Health ministry sensitises pharma cos to set up PV cells for monitoring ADRs

Health ministry sensitises pharma cos to set up PV cells for monitoring ADRs

Mumbai, September 22, 2017:


In order to equip and sensitise Indian pharma companies to set up pharmacovigilance (PV) cells for generating adverse drug reaction (ADR) data, Ghaziabad based Indian Pharmacopoeia Commission (IPC) under the Union health ministry conducted workshops in Bengaluru and Hyderabad in the first week of September 2017 to help companies collect, process and forward ADRs to licensing authorities mandated through a gazette notification.


The Union health ministry, through a gazette notification on March 8, 2016, had mandated pharma companies to set up PV cell in their companies in accordance to the Drugs and Cosmetic Rules for updates on ADRs emerging from the use of the drug manufactured or marketed by the respective market authorisation holders (MAH) in the country.


The drug exporting pharmaceutical companies are supposed to set up a PV system to fulfill its legal tasks in relation to pharmacovigilance, design to monitor the safety of authorised medicinal products and detect any change to their risk-benefit balance.


A pharmaceutical company can meet their pharmacovigilance obligations either by setting up in-house systems for pharmacovigilance or can enter into contractual arrangements with Contract Research Organizations (CROs) specializing in pharmacovigilance function.


According to sources, 70 pharma companies have set up PV cells in their organizations  to collect, process and forward ADRs to licensing authorities. There has also been active participation from market authorisation holders (MAHs) for ADRs. 


The Pharmacovigilance Programme of India (PvPI) has so far reported around 3 lakh adverse drug reactions (ADRs), as it has added 40 more ADR monitoring centres (AMCs) in the past three months.


As of today, PvPI has under its fold 250 AMCs. Around 40 AMCs were identified at district hospitals based in the North Eastern part of India, Uttar Pradesh and Himanchal Pradesh to get pan India ADR information.


This has augmented government’s plan to roll out the pharmacovigilance programme of India at district level hospitals in few months time. IPC had earlier this year received the letter of intent from 40 district hospitals to participate as AMCs under the PvPI at district level.

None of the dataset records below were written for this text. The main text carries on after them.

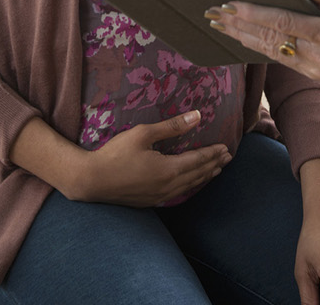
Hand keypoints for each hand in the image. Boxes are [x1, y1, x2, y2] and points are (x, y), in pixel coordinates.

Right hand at [72, 111, 231, 206]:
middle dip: (214, 164)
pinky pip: (179, 194)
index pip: (198, 160)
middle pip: (198, 174)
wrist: (92, 180)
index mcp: (168, 170)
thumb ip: (172, 127)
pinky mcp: (151, 201)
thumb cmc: (115, 154)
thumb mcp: (143, 134)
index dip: (213, 153)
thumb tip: (197, 116)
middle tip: (227, 157)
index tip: (226, 147)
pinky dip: (191, 187)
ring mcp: (160, 197)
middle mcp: (168, 186)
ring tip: (216, 169)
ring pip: (190, 186)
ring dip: (205, 176)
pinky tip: (192, 184)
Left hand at [208, 0, 319, 81]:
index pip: (282, 22)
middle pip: (269, 38)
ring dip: (243, 38)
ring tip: (220, 25)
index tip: (230, 5)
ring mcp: (316, 68)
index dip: (253, 14)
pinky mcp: (316, 73)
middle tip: (213, 14)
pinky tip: (243, 39)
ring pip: (271, 51)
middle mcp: (319, 56)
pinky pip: (281, 59)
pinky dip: (259, 47)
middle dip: (238, 26)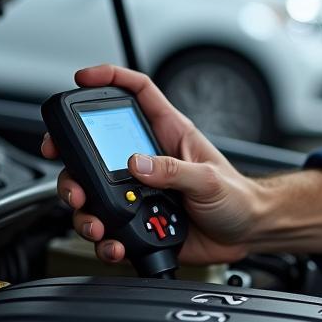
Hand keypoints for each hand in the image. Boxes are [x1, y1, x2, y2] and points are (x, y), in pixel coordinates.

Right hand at [41, 64, 259, 265]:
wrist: (248, 233)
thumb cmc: (238, 197)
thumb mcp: (209, 179)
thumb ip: (174, 171)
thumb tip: (137, 163)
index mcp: (169, 135)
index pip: (137, 93)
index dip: (110, 79)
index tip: (82, 77)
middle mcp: (149, 160)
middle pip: (96, 148)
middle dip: (73, 162)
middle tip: (73, 183)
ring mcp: (140, 191)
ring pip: (94, 192)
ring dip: (86, 211)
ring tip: (96, 223)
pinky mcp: (139, 220)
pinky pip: (110, 228)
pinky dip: (105, 240)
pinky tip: (115, 244)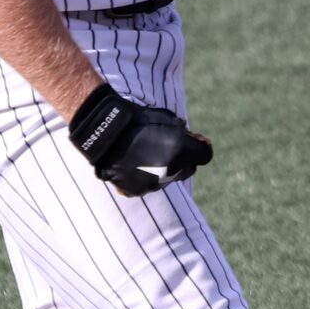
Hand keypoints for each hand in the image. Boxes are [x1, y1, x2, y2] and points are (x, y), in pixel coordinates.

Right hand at [69, 83, 212, 195]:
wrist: (103, 131)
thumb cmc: (137, 120)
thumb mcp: (166, 117)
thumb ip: (184, 131)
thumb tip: (194, 138)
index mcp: (181, 151)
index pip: (205, 155)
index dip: (200, 146)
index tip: (193, 140)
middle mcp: (170, 171)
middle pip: (188, 169)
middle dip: (183, 159)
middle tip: (169, 147)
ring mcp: (153, 184)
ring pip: (168, 179)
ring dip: (164, 169)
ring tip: (146, 154)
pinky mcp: (136, 191)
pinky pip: (148, 185)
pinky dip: (145, 177)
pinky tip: (134, 164)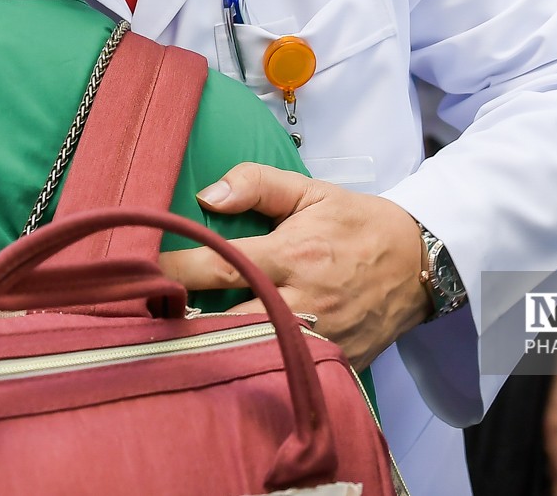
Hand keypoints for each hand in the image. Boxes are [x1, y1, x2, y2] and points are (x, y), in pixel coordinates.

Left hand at [158, 164, 433, 367]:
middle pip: (226, 322)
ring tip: (170, 350)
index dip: (172, 270)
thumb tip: (206, 195)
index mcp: (289, 254)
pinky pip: (287, 372)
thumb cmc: (357, 223)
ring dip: (213, 353)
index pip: (218, 263)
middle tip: (141, 323)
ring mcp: (318, 338)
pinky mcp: (335, 364)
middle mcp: (301, 300)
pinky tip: (223, 371)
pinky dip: (255, 371)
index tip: (134, 272)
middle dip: (184, 325)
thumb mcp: (311, 192)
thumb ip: (257, 184)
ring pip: (251, 354)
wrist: (422, 263)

IPC has been assigned to update information on ADRs that is being reported in India from across all its centres through Vigiflow software to the Uppsala Monitoring Centre (UMC) in Sweden, which is WHO's collaborating centre for international drug monitoring. Vigiflow is a software given to the PvPI free of cost and prescribed to AMCs based on their efficiency to deliver in terms of frequency and quality of reports. IPC which is the national coordination centre (NCC) for PvPI serves as a nodal agency for the AMCs.

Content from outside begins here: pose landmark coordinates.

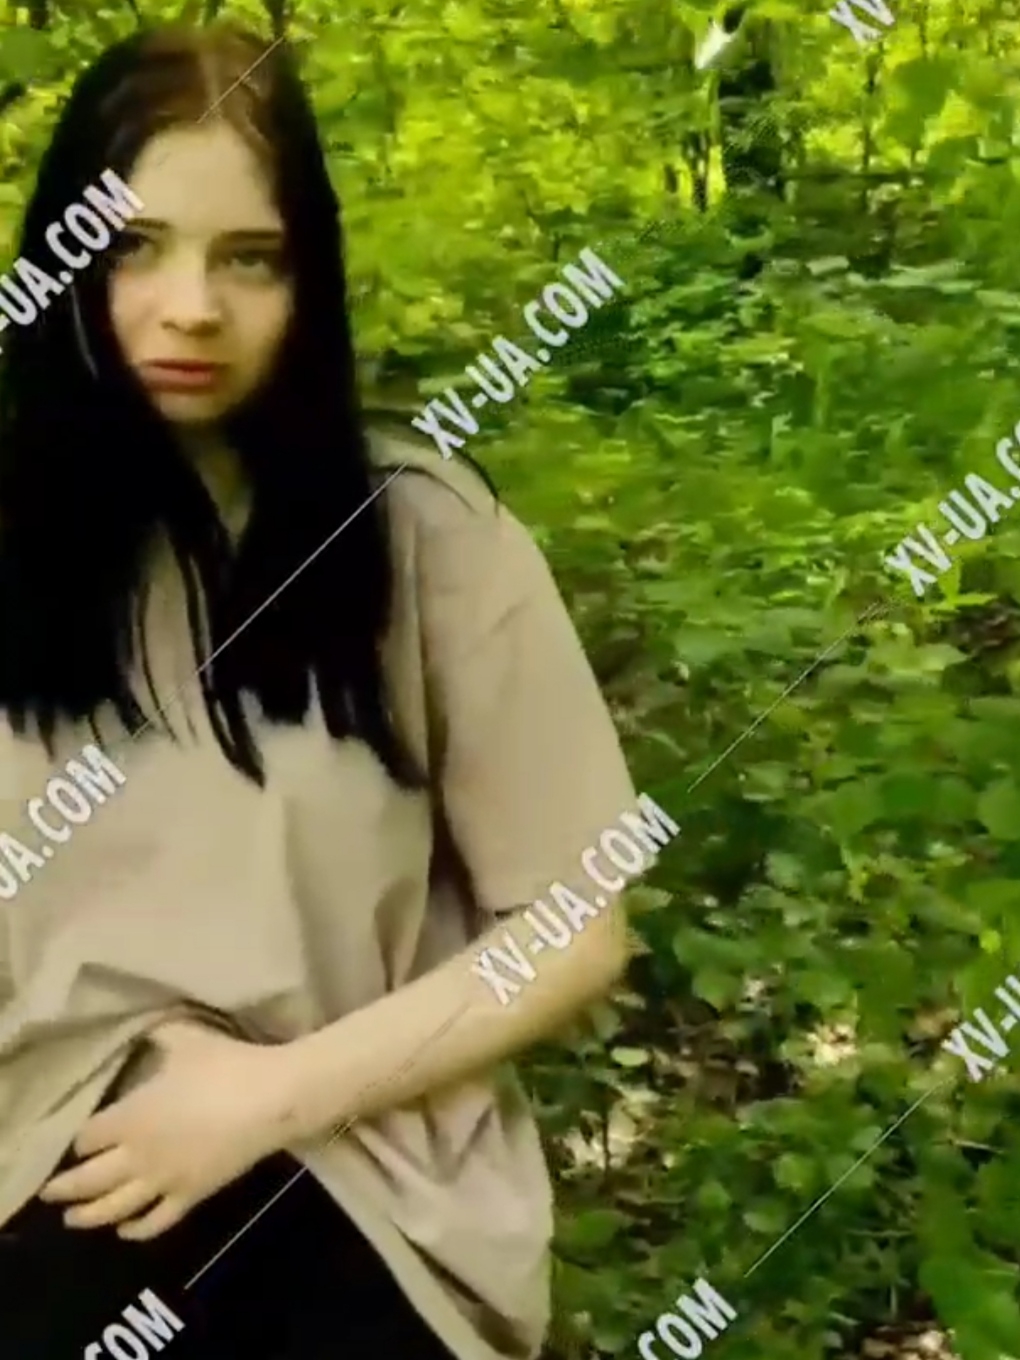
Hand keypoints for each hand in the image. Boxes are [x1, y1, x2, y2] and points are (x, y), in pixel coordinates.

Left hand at [40, 1019, 292, 1239]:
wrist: (271, 1100)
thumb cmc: (226, 1065)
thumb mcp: (187, 1039)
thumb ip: (158, 1035)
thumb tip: (143, 1027)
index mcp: (131, 1116)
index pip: (87, 1138)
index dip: (78, 1141)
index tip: (74, 1141)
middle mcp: (138, 1155)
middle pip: (88, 1179)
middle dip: (65, 1187)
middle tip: (49, 1192)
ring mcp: (163, 1180)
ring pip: (113, 1208)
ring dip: (88, 1216)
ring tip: (73, 1219)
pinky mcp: (191, 1196)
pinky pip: (156, 1222)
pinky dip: (135, 1230)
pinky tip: (125, 1230)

Typical activities in PV department are ADR case processing and reporting (electronic or hard copy), Periodic Safety Update Report (PSUR), Periodic Benefit Risk Evaluation Report (PBRER), Periodic Adverse Drug Experience Report (PADER), product quality complaints management, medical inquiries management, safety data exchange agreement management, signal detection for risk-benefit evaluation, risk management programs (RMP), literature monitoring for ADR case reports (including local literature monitoring, EU MLM search), training of company employees on ADR reporting, global compliance monitoring, audits and inspections.